Esther: Uganda



My name is Esther. I am 17 years old and living with HIV. I come from a big family of 20 children, each of us from a different mother. My father had many wives and children, but we were not close; in fact, I only know two of my siblings.

After my mother passed away when I was only three months old, I was taken to live with one of my stepmothers. She was an alcoholic and treated me very poorly. Luckily, after searching for many years, my maternal aunt found me. She began to bring me food and other essentials, but my stepmother would take everything and sell it.

When I was 11 years old, my aunt took me to my grandparents. I have not seen or heard from my dad ever since, but that’s okay. I don’t really miss him because I know he doesn’t love me.

Because my grandparents knew that my mother had died from AIDS, they took me for a check-up. My blood was drawn, and the next day we returned for my results. I was HIV-positive. I couldn’t believe it. I cried and cried for months. Amazingly, at home nothing changed. Everyone continued treating me well.

Although I was loved, I was still very depressed.

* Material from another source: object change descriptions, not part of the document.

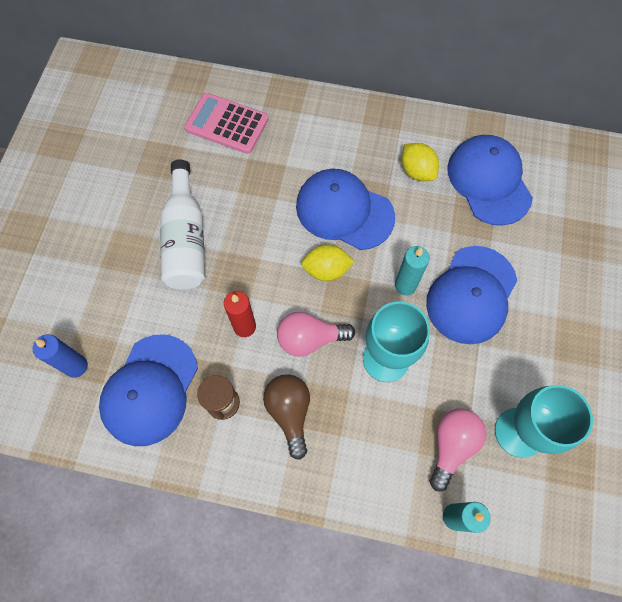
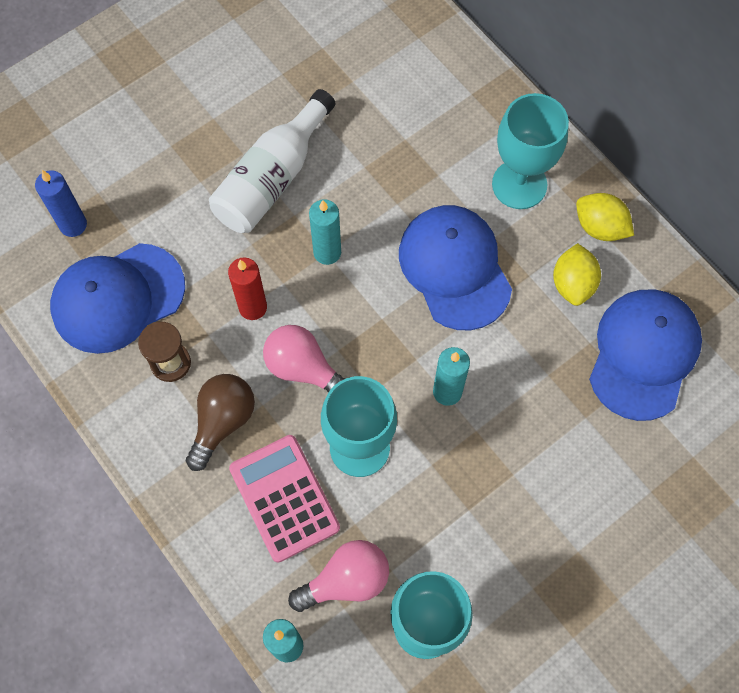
camera: 40 degrees right, 0 degrees up
(227, 124) = (416, 87): pink calculator -> pink calculator (284, 498)
(261, 258) = (327, 252): none -> turquoise candle
(326, 270) = (381, 314): yellow lemon -> yellow lemon (600, 227)
(337, 137) = (519, 184): none -> turquoise goblet
(471, 295) = (507, 455): blue cap -> none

I was told about a mentoring and counseling program called the Ariel Club, which was offered through the Elizabeth Glaser Pediatric AIDS Foundation. Ariel Club was named in honor of Ariel Glaser, Elizabeth Glaser’s daughter who had died from AIDS-related illness as a child. I missed the first two meetings because I was afraid everyone would know my status. Finally on the third meeting, one of the counselors offered to accompany me. I was one of the oldest children in the group, but I enjoyed the younger children looking up to me and I began to love going to meetings. The Ariel Club and its counselors became my family. There was even a time I couldn’t afford the supplies I needed for school, and the Ariel Club bought them for me. I was so grateful.

One day at school a nosy friend found my antiretroviral medication. She must have shown it to everyone because later that day my classmates began to act differently around me. My schoolmates started isolating me. They refused to eat with me.

My friends told me I had no future and that I should leave school. I was sad and upset and I didn’t see the need to live, so I stopped taking the medicine that kept me healthy. I got very sick and was admitted to the hospital.

My Ariel Club friends visited me and encouraged me not to give up. Slowly I began feel better. I even managed to complete my final exams. I know I will make it because I am a bright girl.

Today I am very happy and have hope that I will live to be someone great one day. I plan to continue with school.
My advice to other children like me is to not lose hope. Instead, look forward to a bright future. Thanks, Ariel Club for making me love myself once again.

The Elizabeth Glaser Pediatric AIDS Foundation no longer provides services in Mukono district. As of May 2010, the Foundation initiated a new project, Strengthening Tuberculosis and HIV/AIDS Response in the South Western Region of Uganda (STAR-SW). STAR-SW is a comprehensive, district-based HIV/AIDS and TB program.

Children from Mukono district, like Esther, continue to receive services through the Uganda Ministry of Health.